A partida é dolorosa, sim. Porém, tudo depende do ponto de vista de onde se olhem as coisas. Se as olhamos de fora, a morte de Jesus parece uma catástrofe.
Porém, se as olhamos desde onde as vê, o próprio Jesus, é diferente: quem põe em prática os ensinamentos do Mestre, não perde a segurança quando chega a hora da morte de Jesus, mas é confirmado na fé n’Ele, na paz e na alegria por sua vitoria. Jesus nos convida a acolher esta visão das coisas e a apropriar-se dela. Temos que crer em Jesus.
4. Cultivemos a semente da palavra no profundo do coração
- Que fazemos para lidar com a solidão e o abandono? Que caminho nos mostra Jesus?
- Que características tem o discipulado –seguimento de Jesus- nos novos tempos do Ressuscitado?
- Que promessas faz Jesus a seus discípulos na hora de sua partida? Por que são bem-aventurança?

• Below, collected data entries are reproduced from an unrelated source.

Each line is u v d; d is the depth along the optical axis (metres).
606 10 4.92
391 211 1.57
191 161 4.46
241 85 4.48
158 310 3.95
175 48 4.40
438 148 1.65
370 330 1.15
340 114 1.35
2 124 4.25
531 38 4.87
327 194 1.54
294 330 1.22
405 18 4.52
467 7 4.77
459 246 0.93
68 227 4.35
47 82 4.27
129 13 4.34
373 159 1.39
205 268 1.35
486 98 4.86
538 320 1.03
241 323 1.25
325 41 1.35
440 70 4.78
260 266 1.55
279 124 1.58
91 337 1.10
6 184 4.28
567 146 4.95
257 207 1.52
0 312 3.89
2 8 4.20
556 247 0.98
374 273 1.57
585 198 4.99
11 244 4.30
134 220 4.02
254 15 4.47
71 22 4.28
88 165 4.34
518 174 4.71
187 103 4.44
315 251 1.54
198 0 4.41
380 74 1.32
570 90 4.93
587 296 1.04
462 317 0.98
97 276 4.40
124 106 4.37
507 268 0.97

- Que valor tem para mim a Palavra de Jesus? Que faz o Espírito Santo na vida do discípulo de Jesus? Que entendo por “paz”? Que disse Jesus sobre a “paz”?
- Que ambiente tem uma despedida? Que há de comum entre a despedida de Jesus e
as que nós fazemos? Em que Jesus estabelece uma radical diferença? Em que deve consistir a alegria pascal? Como tenho vivido o tempo pascal este ano?